Rally Germany: Ott Tanak seals second career win ahead of Mikkelsen
Ott Tanak clinched victory in Germany as his M-Sport Ford team-mate Sebastien Ogier rebuilt a 17-point World Rally Championship lead over Thierry Neuville.
In the lead fight from the outset, Tanak hit the front for good amid Friday afternoon's torrential rain - when he was one of a handful of drivers to give the WRC's 'monsoon' tyre its competitive debut - and controlled the remainder of the event.
His second WRC win, and first on asphalt, came just three rallies after his maiden triumph in Sardinia.
Both Neuville and Ogier, who had arrived in Germany level on points, made errors in Friday's slippery conditions.
They began day two third and fourth with Neuville slightly ahead, but his Hyundai broke its suspension in a cut on Saturday's opening Panzerplatte stage.

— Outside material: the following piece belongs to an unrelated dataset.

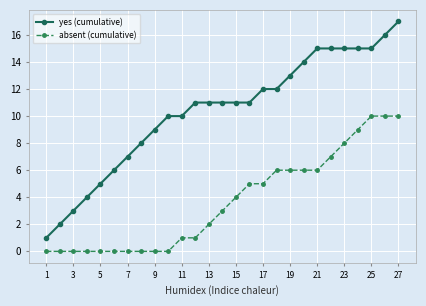

Which series has the largest range (max minus min)?

yes (cumulative)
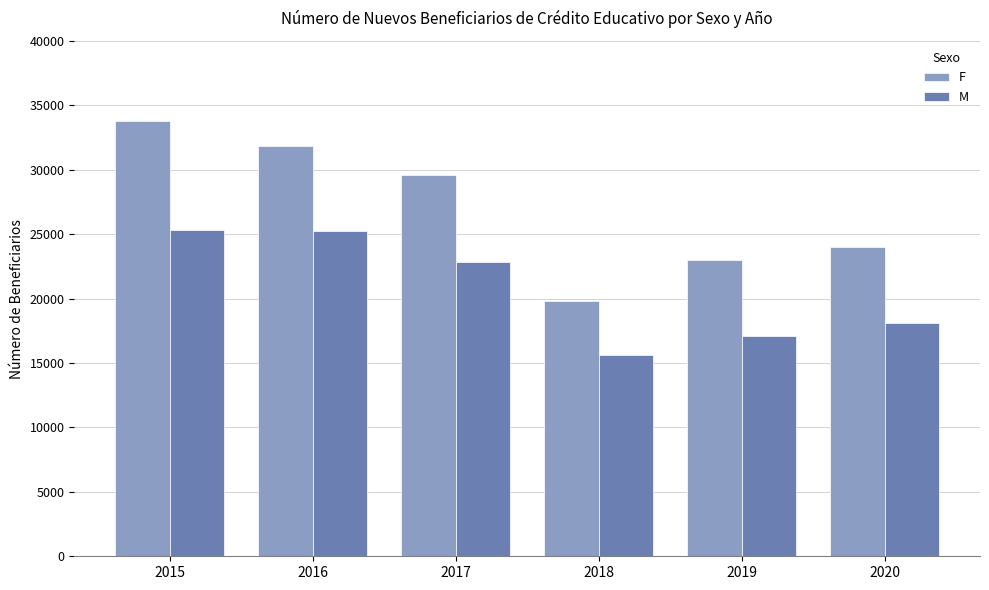

At which label is F closest to 26811?

2020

Though Neuville hoped he could still salvage some bonus points from the powerstage when he rejoined on Sunday, he never got back on the pace as he struggled for confidence and with the car's set-up.
The only consolation for Neuville was that Ogier couldn't catch Andreas Mikkelsen for second place, as the world champion decided to play it safe once Neuville was out.
Ogier wasn't a big scorer on the powerstage either, but his fourth place there was two points more lucrative than Neuville's sixth.
Mikkelsen, the leader for much of Friday, never gave up on chasing Tanak for victory and finally finished 16.4-seconds adrift.
His second place was only the second WRC podium for a Citroen driver this season after Kris Meeke's Mexico win in March.
While Mikkelsen, whose programme beyond this rally is uncertain, got Citroen back in the victory hunt, its nominal team leader Meeke crashed less than a mile into the event on Thursday's superspecial.
He rejoined under Rally2 and ran at the tail of the field until a water-pump failure on Saturday afternoon.
Juho Hanninen recovered from a mistake on Friday and damper problems on Saturday to claim fourth when Elfyn Evans briefly went off on the final morning.
Evans had been a top-five factor at first but his DMACKs were not as rapid when the weather improved and he lost fifth place to Craig Breen on the very last stage.
The other Toyotas of Jari-Matti Latvala and Esapekka Lappi were in top five contention on Friday before a misfire dropped Latvala down the order and Lappi crashed.
Latvala salvaged seventh ahead of Hayden Paddon, who was off the pace and delayed by an early puncture, with Lappi consigned to Rally2.
Dani Sordo briefly led early on but was another Friday crasher.
Like Lappi, he showed what might've been with stage wins after rejoining - including the powerstage, by 0.2s over the Finn.
M-Sport fielded an additional World Rally car for German veteran Armin Kremer, who finished ninth ahead of his WRC2-winning team-mate Eric Camilli.
Skoda WRC2 driver Jan Kopecky had led the event outright by setting the pace on the Thursday evening superspecial, but a puncture on Saturday cost him a potential class win.
His team-mate Pontus Tidemand wrapped up an early WRC2 championship title as third in class in Germany cemented the advantage he'd built with four wins in the opening rounds.